Loan Modifications and Forensic Loan Audits, Speak Softly with a Big Stick

February 16th, 2010 No comments


Negotiating a Loan Modification with your lender is not an easy task. We invariably feel we are at a disadvantage when dealing with a large corporation or wealthy investor. However, you might have more tools at your disposal than you think. This article looks into the power of forensic loan audits and how they can be used to create extra leverage for our loan modification application, or as the title states: to speak softly with a big stick.

The idea behind using a forensic mortgage loan document audit is to get lenders on your side, albeit with a little arm twisting. A forensic mortgage loan audit checks your loan documentation for any federal or state violations or errors. Evidence shows that most loan mortgages have significant violations. Once violations have been documented they can be used to take a lender to court and in some cases get the loan cancelled.

How do you carry out a forensic loan audit?

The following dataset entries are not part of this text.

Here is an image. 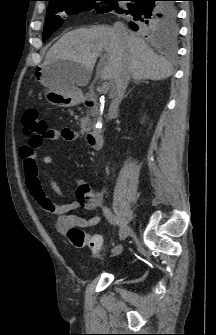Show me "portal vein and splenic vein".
<instances>
[{"label":"portal vein and splenic vein","mask_w":216,"mask_h":335,"mask_svg":"<svg viewBox=\"0 0 216 335\" xmlns=\"http://www.w3.org/2000/svg\"><path fill=\"white\" fill-rule=\"evenodd\" d=\"M109 88H110V82H104L99 92L102 94H106L109 91Z\"/></svg>","instance_id":"obj_1"}]
</instances>
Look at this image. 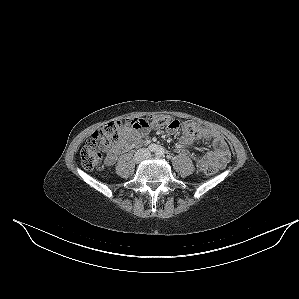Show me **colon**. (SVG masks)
Masks as SVG:
<instances>
[{
	"label": "colon",
	"instance_id": "colon-1",
	"mask_svg": "<svg viewBox=\"0 0 299 299\" xmlns=\"http://www.w3.org/2000/svg\"><path fill=\"white\" fill-rule=\"evenodd\" d=\"M150 128H166L175 132L180 128V122L170 116L153 114L144 118H136L129 121H111L95 131L85 143L80 152L81 164L87 169L98 166L102 158V150L119 141L125 131L145 132ZM186 136L195 137L199 128L193 121H187L183 125ZM204 173L212 175L218 171L215 165H207L203 168Z\"/></svg>",
	"mask_w": 299,
	"mask_h": 299
}]
</instances>
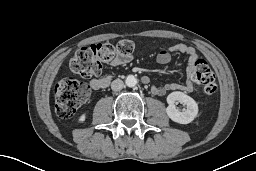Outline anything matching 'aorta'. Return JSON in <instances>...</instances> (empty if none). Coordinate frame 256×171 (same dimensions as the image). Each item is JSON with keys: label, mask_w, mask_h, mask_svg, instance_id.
Masks as SVG:
<instances>
[{"label": "aorta", "mask_w": 256, "mask_h": 171, "mask_svg": "<svg viewBox=\"0 0 256 171\" xmlns=\"http://www.w3.org/2000/svg\"><path fill=\"white\" fill-rule=\"evenodd\" d=\"M125 83H126V86L132 88L136 86L137 79L133 75H129L126 77Z\"/></svg>", "instance_id": "aorta-1"}]
</instances>
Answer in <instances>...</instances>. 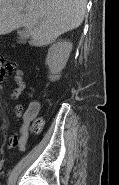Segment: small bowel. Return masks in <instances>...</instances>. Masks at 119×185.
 <instances>
[{
  "mask_svg": "<svg viewBox=\"0 0 119 185\" xmlns=\"http://www.w3.org/2000/svg\"><path fill=\"white\" fill-rule=\"evenodd\" d=\"M15 71L14 82L15 86L10 94L11 99L17 100L23 93L25 89L24 82V71L17 67L14 63H4L1 62L0 66V81H4L8 72L11 70ZM39 106L37 103H33L23 114V108L21 105H16L14 108V116L17 120L22 119V125L9 139V147H18L20 150H24L28 136H29V126L31 117L37 116Z\"/></svg>",
  "mask_w": 119,
  "mask_h": 185,
  "instance_id": "small-bowel-1",
  "label": "small bowel"
}]
</instances>
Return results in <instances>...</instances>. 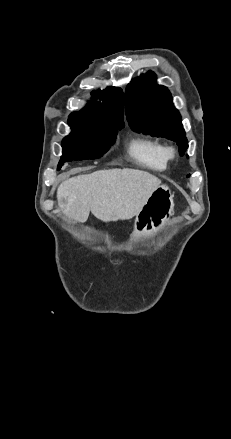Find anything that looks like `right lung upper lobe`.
Returning a JSON list of instances; mask_svg holds the SVG:
<instances>
[{"mask_svg":"<svg viewBox=\"0 0 231 439\" xmlns=\"http://www.w3.org/2000/svg\"><path fill=\"white\" fill-rule=\"evenodd\" d=\"M93 101L82 110L70 114L69 119H82L108 127H124L123 92L120 88L107 87L92 92ZM100 98L103 103L96 102Z\"/></svg>","mask_w":231,"mask_h":439,"instance_id":"obj_1","label":"right lung upper lobe"}]
</instances>
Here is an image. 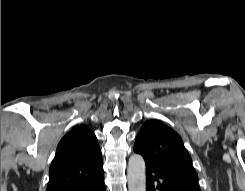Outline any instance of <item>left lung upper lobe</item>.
Listing matches in <instances>:
<instances>
[{"label": "left lung upper lobe", "instance_id": "left-lung-upper-lobe-1", "mask_svg": "<svg viewBox=\"0 0 245 191\" xmlns=\"http://www.w3.org/2000/svg\"><path fill=\"white\" fill-rule=\"evenodd\" d=\"M134 151L143 156L146 165L190 186H199L190 154L179 134L167 125L156 120L147 121L136 137Z\"/></svg>", "mask_w": 245, "mask_h": 191}]
</instances>
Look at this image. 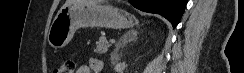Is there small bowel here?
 <instances>
[{
  "label": "small bowel",
  "instance_id": "small-bowel-1",
  "mask_svg": "<svg viewBox=\"0 0 244 73\" xmlns=\"http://www.w3.org/2000/svg\"><path fill=\"white\" fill-rule=\"evenodd\" d=\"M103 62L97 58H91L88 64L81 65L76 73H102Z\"/></svg>",
  "mask_w": 244,
  "mask_h": 73
}]
</instances>
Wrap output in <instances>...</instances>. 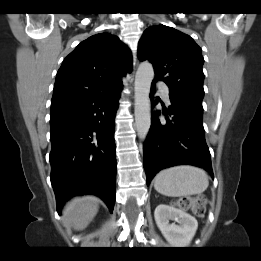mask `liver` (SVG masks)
Returning <instances> with one entry per match:
<instances>
[{
	"label": "liver",
	"instance_id": "obj_1",
	"mask_svg": "<svg viewBox=\"0 0 261 261\" xmlns=\"http://www.w3.org/2000/svg\"><path fill=\"white\" fill-rule=\"evenodd\" d=\"M98 212V199L94 196L78 197L71 200L65 208V221L75 230H83Z\"/></svg>",
	"mask_w": 261,
	"mask_h": 261
}]
</instances>
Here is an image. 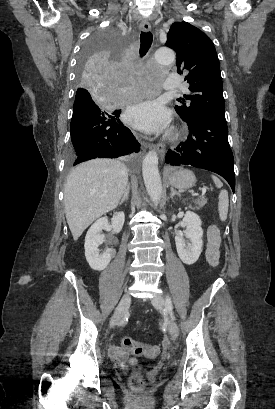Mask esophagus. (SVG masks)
I'll return each mask as SVG.
<instances>
[{
  "label": "esophagus",
  "mask_w": 275,
  "mask_h": 409,
  "mask_svg": "<svg viewBox=\"0 0 275 409\" xmlns=\"http://www.w3.org/2000/svg\"><path fill=\"white\" fill-rule=\"evenodd\" d=\"M139 29H140L142 32H150V30H151V25H150V23H149L147 20H142V22H141L140 25H139ZM145 146H146V147H150V144H146ZM155 148L158 150V152H159V154H160L161 156H164V155H165L166 147H165V144H163V142H158V143L155 145Z\"/></svg>",
  "instance_id": "obj_1"
}]
</instances>
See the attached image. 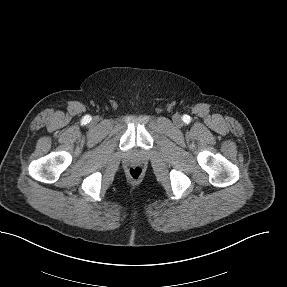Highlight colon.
<instances>
[{
	"label": "colon",
	"instance_id": "5ec220e1",
	"mask_svg": "<svg viewBox=\"0 0 287 287\" xmlns=\"http://www.w3.org/2000/svg\"><path fill=\"white\" fill-rule=\"evenodd\" d=\"M128 174L132 179L137 180L142 176L143 170L140 166H131L128 169Z\"/></svg>",
	"mask_w": 287,
	"mask_h": 287
}]
</instances>
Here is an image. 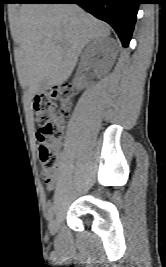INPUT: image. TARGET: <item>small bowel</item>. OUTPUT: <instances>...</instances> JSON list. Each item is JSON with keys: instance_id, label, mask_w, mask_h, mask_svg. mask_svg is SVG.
Listing matches in <instances>:
<instances>
[{"instance_id": "obj_1", "label": "small bowel", "mask_w": 166, "mask_h": 267, "mask_svg": "<svg viewBox=\"0 0 166 267\" xmlns=\"http://www.w3.org/2000/svg\"><path fill=\"white\" fill-rule=\"evenodd\" d=\"M55 177L53 179H51L50 181L46 182L47 186L49 189H52L55 185Z\"/></svg>"}]
</instances>
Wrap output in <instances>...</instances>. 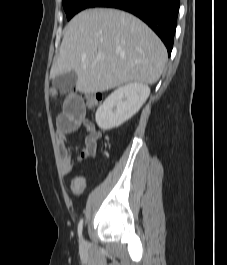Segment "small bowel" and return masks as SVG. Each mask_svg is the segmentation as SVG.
Here are the masks:
<instances>
[{"label": "small bowel", "instance_id": "c3829d8e", "mask_svg": "<svg viewBox=\"0 0 227 265\" xmlns=\"http://www.w3.org/2000/svg\"><path fill=\"white\" fill-rule=\"evenodd\" d=\"M62 99L63 112L57 118V140L62 157V169L65 175L71 173L76 161L94 158L97 154V143L101 132L96 129L93 122L86 118L87 105L84 96H79V91H64ZM80 127L86 131L85 147L74 158L72 151L66 146L69 135ZM87 179L84 175L75 176L70 183V188L75 196L85 190Z\"/></svg>", "mask_w": 227, "mask_h": 265}]
</instances>
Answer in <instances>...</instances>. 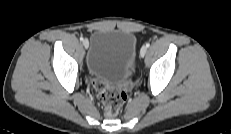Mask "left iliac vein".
<instances>
[{"mask_svg": "<svg viewBox=\"0 0 231 134\" xmlns=\"http://www.w3.org/2000/svg\"><path fill=\"white\" fill-rule=\"evenodd\" d=\"M146 52H147V47L142 46L141 49H140V57H144Z\"/></svg>", "mask_w": 231, "mask_h": 134, "instance_id": "obj_1", "label": "left iliac vein"}]
</instances>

First, you need data to work with. You need all your loan documents. The process starts with a Qualified Written Request, a QWR. This is a formal request for copies of your loan documents. Your lender is required by law to produce these documents and pronto. The documents that are requested include:

-          An Initial Loan Application and Final Loan Application.

-          Deed of Trust

-          Truth in Lending Statements

-          Good Faith Estimates

-          Copy of Loan Payment History

-          Grant Deeds

-          Title Report

-          Itemization of Amount Financed

-          All fees incurred, escrow account disbursements and details on how payments were calculated.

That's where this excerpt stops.